[Extracted entries]
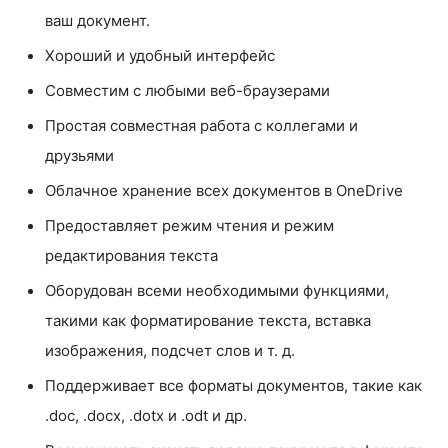
ваш документ.
Хороший и удобный интерфейс
Совместим с любыми веб-браузерами
Простая совместная работа с коллегами и
друзьями
Облачное хранение всех документов в OneDrive
Предоставляет режим чтения и режим
редактирования текста
Оборудован всеми необходимыми функциями,
такими как форматирование текста, вставка
изображения, подсчет слов и т. д.
Поддерживает все форматы документов, такие как
.doc, .docx, .dotx и .odt и др.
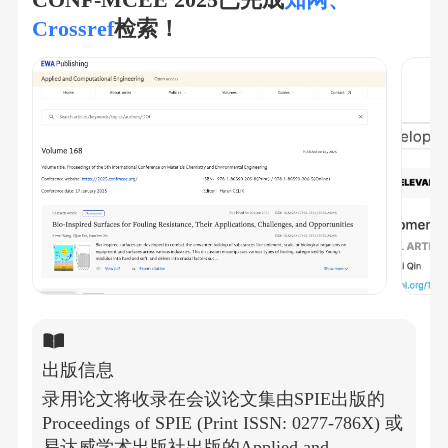
Crossref
检索！
出版信息
录用论文将收录在会议论文集由SPIE出版的
Proceedings of SPIE (Print ISSN: 0277-786X) 或
易达威学术出版社出版的Applied and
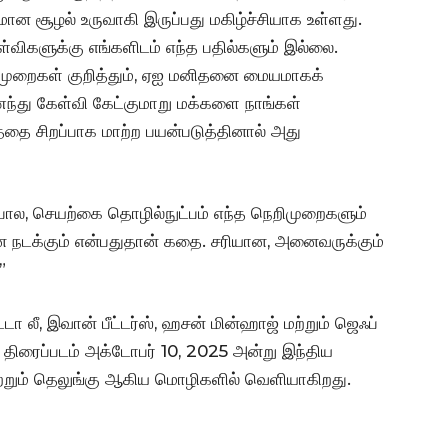
 சூழல் உருவாகி இருப்பது மகிழ்ச்சியாக உள்ளது.
்விகளுக்கு எங்களிடம் எந்த பதில்களும் இல்லை.
ிமுறைகள் குறித்தும், ஏஐ மனிதனை மையமாகக்
ந்து கேள்வி கேட்குமாறு மக்களை நாங்கள்
தை சிறப்பாக மாற்ற பயன்படுத்தினால் அது
ர் போல, செயற்கை தொழில்நுட்பம் எந்த நெறிமுறைகளும்
ன நடக்கும் என்பதுதான் கதை. சரியான, அனைவருக்கும்
”
டா லீ, இவான் பீட்டர்ஸ், ஹசன் மின்ஹாஜ் மற்றும் ஜெஃப்
ஸ்’ திரைப்படம் அக்டோபர் 10, 2025 அன்று இந்திய
 மற்றும் தெலுங்கு ஆகிய மொழிகளில் வெளியாகிறது.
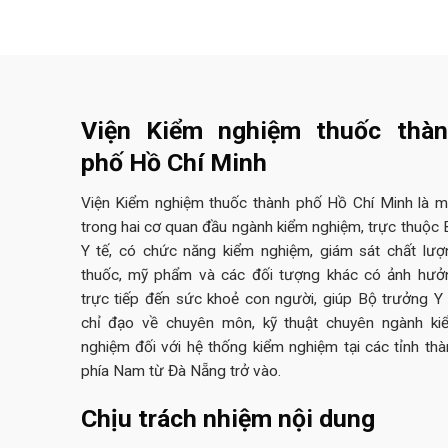
Viện Kiểm nghiệm thuốc thà
phố Hồ Chí Minh
Viện Kiểm nghiệm thuốc thành phố Hồ Chí Minh là m
trong hai cơ quan đầu ngành kiểm nghiệm, trực thuộc 
Y tế, có chức năng kiểm nghiệm, giám sát chất lượ
thuốc, mỹ phẩm và các đối tượng khác có ảnh hưở
trực tiếp đến sức khoẻ con người, giúp Bộ trưởng Y 
chỉ đạo về chuyên môn, kỹ thuật chuyên ngành ki
nghiệm đối với hệ thống kiểm nghiệm tại các tỉnh thà
phía Nam từ Đà Nẵng trở vào.
Chịu trách nhiệm nội dung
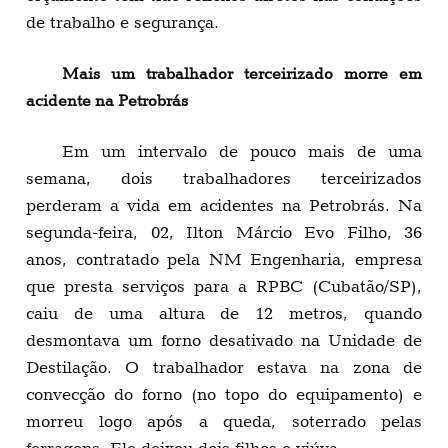
de trabalho e segurança.
Mais um trabalhador terceirizado morre em
acidente na Petrobrás
Em um intervalo de pouco mais de uma
semana, dois trabalhadores terceirizados
perderam a vida em acidentes na Petrobrás. Na
segunda-feira, 02, Ilton Márcio Evo Filho, 36
anos, contratado pela NM Engenharia, empresa
que presta serviços para a RPBC (Cubatão/SP),
caiu de uma altura de 12 metros, quando
desmontava um forno desativado na Unidade de
Destilação. O trabalhador estava na zona de
convecção do forno (no topo do equipamento) e
morreu logo após a queda, soterrado pelas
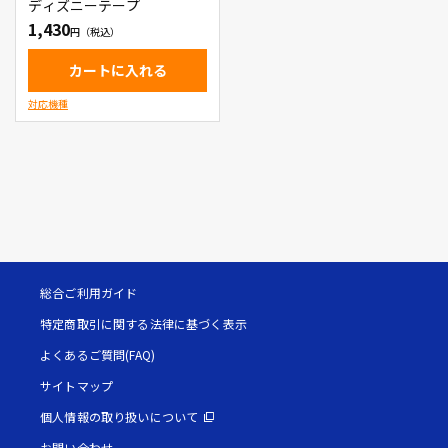
ディズニーテープ
1,430
カートに入れる
対応機種
総合ご利用ガイド
特定商取引に関する法律に基づく表示
よくあるご質問(FAQ)
サイトマップ
個人情報の取り扱いについて
お問い合わせ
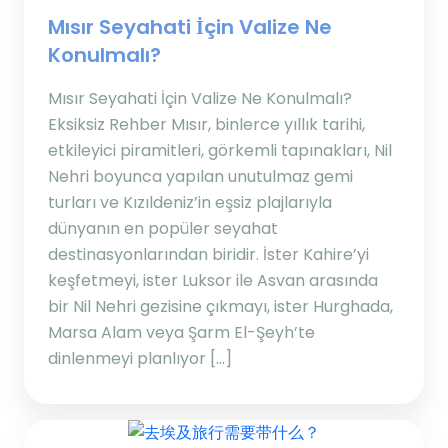
Mısır Seyahati İçin Valize Ne
Konulmalı?
Mısır Seyahati İçin Valize Ne Konulmalı?
Eksiksiz Rehber Mısır, binlerce yıllık tarihi,
etkileyici piramitleri, görkemli tapınakları, Nil
Nehri boyunca yapılan unutulmaz gemi
turları ve Kızıldeniz’in eşsiz plajlarıyla
dünyanın en popüler seyahat
destinasyonlarından biridir. İster Kahire’yi
keşfetmeyi, ister Luksor ile Asvan arasında
bir Nil Nehri gezisine çıkmayı, ister Hurghada,
Marsa Alam veya Şarm El-Şeyh’te
dinlenmeyi planlıyor […]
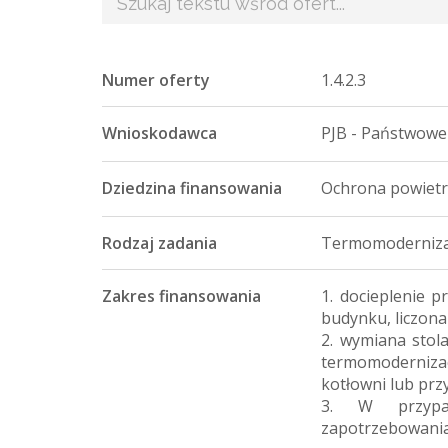
Numer oferty
1.4.2.3
Wnioskodawca
PJB - Państwowe
Dziedzina finansowania
Ochrona powiet
Rodzaj zadania
Termomoderniza
Zakres finansowania
1. docieplenie 
budynku, liczona
2. wymiana stol
termomodernizac
kotłowni lub prz
3. W przypad
zapotrzebowania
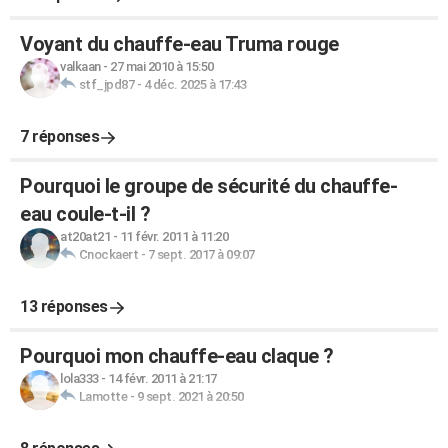
Voyant du chauffe-eau Truma rouge
valkaan
-
27 mai 2010 à 15:50
stf_jpd87
-
4 déc. 2025 à 17:43
7 réponses
Pourquoi le groupe de sécurité du chauffe-
eau coule-t-il ?
at20at21
-
11 févr. 2011 à 11:20
Cnockaert
-
7 sept. 2017 à 09:07
13 réponses
Pourquoi mon chauffe-eau claque ?
lola333
-
14 févr. 2011 à 21:17
Lamotte
-
9 sept. 2021 à 20:50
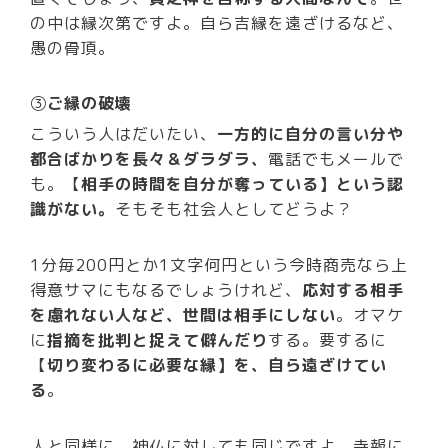
の中は縁次第ですよ。自ら吉縁を遠ざけるなど、
愚の骨頂。
③
ご縁の破壊
こういう人はだいたい、
一方的に自分の言い分や
都合ばかりを長々＆ダラダラ、
電話でもメールで
も。【
相手の時間を自分が奪っている】という認
識がない。
そもそも社会人としてどうよ？
1分毎200円とか1文字何円という今時商売なら上
得意サマにもなるでしょうけれど、
応対する相手
を慮れない人など、世間は相手にしない
。オマケ
に
指摘を批判と捉えて僻んだり
する。要するに
【
切り変わるに必要な縁】を、自ら遠ざけてい
る
。
人と同様に、神仏に対しても同じですよ。寺報に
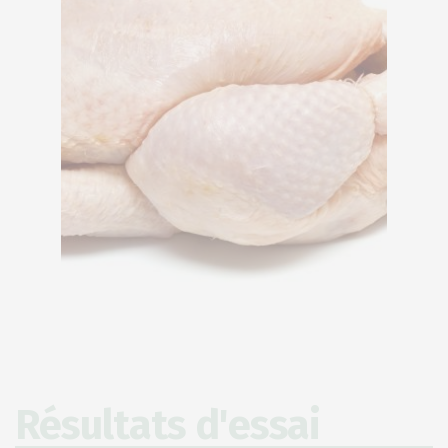
Résultats d'essai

[Problem details]
Go down the entries above from the line containing "Поддерживает все форматы" to the line containing "எந்த பதில்களும் இல்லை." and write out each line exactly, leaving pictures out.

[Completed exercise]
Поддерживает все форматы документов, такие как
.doc, .docx, .dotx и .odt и др.
Crossref
检索！
出版信息
录用论文将收录在会议论文集由SPIE出版的
Proceedings of SPIE (Print ISSN: 0277-786X) 或
易达威学术出版社出版的Applied and
 சூழல் உருவாகி இருப்பது மகிழ்ச்சியாக உள்ளது.
்விகளுக்கு எங்களிடம் எந்த பதில்களும் இல்லை.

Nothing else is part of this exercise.